In this paper, Powell selects three characteristic gravitational wave signals (shown in Figure 2) along with the three types of glitches shown in Figure 1. The glitch is then injected on top of the gravitational wave signal. The question this paper investigates is: how hard is it to determine the true values of the astrophysical parameters that produced the signal if there is a glitch in the way? The answer to this question is also affected by the time delay between the signal and the glitch. In general, if there is a large time delay between the glitch and the signal then we will recover a value of the parameter closer to the true value compared to when the glitch occurs at the exact same time as the signal.
For example, in Figure 3 we see the case of a binary black hole signals that was particularly badly affected by a scattered light glitch. In the case, the parameters we are estimating are the chirp mass of the black hole system and the distance of the system from Earth. When the offset is 0.2s, we can see that the true value lies within the grey distribution for both chirp mass and distances (i.e. the true value approximately coincides with the parameter estimate). For time offsets less than 0.2s, the parameter estimates get worse. Because the signal and the glitch are not well-separated in time, it is difficult to distinguish between them, and the glitch contaminates the parameter estimation.
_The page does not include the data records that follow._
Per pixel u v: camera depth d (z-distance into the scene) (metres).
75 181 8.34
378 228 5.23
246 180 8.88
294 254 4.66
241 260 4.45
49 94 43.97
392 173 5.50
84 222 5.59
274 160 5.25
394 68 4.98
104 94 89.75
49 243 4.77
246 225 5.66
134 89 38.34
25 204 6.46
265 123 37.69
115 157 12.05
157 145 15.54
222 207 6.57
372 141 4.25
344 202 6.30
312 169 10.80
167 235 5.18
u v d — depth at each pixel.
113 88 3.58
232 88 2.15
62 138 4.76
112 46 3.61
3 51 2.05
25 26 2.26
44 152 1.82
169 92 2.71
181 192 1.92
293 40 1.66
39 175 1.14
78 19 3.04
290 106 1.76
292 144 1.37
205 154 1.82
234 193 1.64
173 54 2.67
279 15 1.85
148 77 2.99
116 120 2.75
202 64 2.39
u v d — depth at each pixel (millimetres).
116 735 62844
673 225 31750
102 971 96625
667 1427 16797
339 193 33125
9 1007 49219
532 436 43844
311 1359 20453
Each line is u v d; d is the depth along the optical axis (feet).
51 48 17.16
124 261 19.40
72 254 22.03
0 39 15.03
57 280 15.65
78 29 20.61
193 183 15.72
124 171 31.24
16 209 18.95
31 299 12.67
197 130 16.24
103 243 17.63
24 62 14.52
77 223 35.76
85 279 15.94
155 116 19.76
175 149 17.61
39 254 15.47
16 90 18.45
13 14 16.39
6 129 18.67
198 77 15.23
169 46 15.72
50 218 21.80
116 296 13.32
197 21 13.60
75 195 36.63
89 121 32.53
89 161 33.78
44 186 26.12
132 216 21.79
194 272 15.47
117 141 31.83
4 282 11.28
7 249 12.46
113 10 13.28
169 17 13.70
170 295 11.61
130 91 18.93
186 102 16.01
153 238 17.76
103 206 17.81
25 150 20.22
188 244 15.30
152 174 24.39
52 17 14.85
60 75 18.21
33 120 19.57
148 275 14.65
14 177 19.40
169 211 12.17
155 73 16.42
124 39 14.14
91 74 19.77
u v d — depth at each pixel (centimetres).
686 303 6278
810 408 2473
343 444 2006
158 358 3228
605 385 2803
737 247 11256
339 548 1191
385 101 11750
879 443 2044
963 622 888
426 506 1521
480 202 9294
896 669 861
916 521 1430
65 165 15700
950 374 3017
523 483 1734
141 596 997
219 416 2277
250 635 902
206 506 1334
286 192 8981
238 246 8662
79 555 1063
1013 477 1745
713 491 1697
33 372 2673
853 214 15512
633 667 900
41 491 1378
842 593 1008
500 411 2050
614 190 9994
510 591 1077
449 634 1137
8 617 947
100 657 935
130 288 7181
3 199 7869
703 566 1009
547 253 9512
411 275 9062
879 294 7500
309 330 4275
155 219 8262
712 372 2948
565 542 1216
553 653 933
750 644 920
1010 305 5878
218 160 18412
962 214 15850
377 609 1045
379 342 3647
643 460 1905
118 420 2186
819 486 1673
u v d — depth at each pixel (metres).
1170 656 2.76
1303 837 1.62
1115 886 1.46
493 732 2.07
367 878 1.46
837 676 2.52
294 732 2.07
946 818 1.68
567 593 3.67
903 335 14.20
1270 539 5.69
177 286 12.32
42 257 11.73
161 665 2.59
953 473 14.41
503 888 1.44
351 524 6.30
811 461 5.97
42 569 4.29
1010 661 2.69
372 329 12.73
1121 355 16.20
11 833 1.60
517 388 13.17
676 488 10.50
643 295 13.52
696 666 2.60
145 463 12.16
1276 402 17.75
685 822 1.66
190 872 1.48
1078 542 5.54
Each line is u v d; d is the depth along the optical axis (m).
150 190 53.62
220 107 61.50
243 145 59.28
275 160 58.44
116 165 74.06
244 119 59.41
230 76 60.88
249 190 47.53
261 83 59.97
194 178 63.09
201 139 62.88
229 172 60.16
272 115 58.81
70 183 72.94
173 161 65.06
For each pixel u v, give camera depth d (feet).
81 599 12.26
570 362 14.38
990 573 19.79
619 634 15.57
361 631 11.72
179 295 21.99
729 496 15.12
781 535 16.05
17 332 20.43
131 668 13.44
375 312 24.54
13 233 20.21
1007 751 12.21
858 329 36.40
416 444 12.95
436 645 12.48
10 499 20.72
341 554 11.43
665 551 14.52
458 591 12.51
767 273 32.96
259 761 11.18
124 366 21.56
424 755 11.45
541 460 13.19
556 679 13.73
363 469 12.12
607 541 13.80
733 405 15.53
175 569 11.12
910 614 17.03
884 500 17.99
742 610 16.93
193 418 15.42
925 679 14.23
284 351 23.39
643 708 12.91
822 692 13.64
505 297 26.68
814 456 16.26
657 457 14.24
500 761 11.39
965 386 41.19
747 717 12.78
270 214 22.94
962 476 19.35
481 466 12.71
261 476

Another interesting question probed in this paper is whether having a mismatch between the model waveform and the true gravitational signal detected throws a spanner in the works. If there is a mismatch, glitches can affect the measured astrophysical parameters at a greater time offset, i.e. even when the glitch and the signal are more well-separated in time, the parameter estimates will still be wrong.
This paper convincingly demonstrates that the removal of detector glitches from gravitational wave data is not something we can take for granted – if we are not careful, we can easily predict parameters inaccurately if we don’t account for the presence of a glitch. This is particularly important for signals with unknown waveforms, and will only become more of a problem as detections of gravitational waves become more frequent.
Hey, I know Jade Powell! She works in the same department here at Swinburne. I’ll have to forward her this. 🙂
Why the “offset 0.01s” is the farthest from the true value but not the “offsets 0.0s” in Figure 2?
Hi Fei, good question – I am not really sure. Keep in mind this plot is just an example of a single black hole binary signal to demonstrate the principle. It is better to average out any random effects by looking at many black hole binary signals together. For example, it is possible that the 0.1 s offset can do better at estimating the parameters overall compared to 0.0s but there might be some specific cases where it does worse. Therefore, it might be more informative to look at Figure 4 in the paper which summarises the results for many example black hole binaries.
I think the most important point is that after a certain time offset (0.2s) the effect of the glitch is much less significant.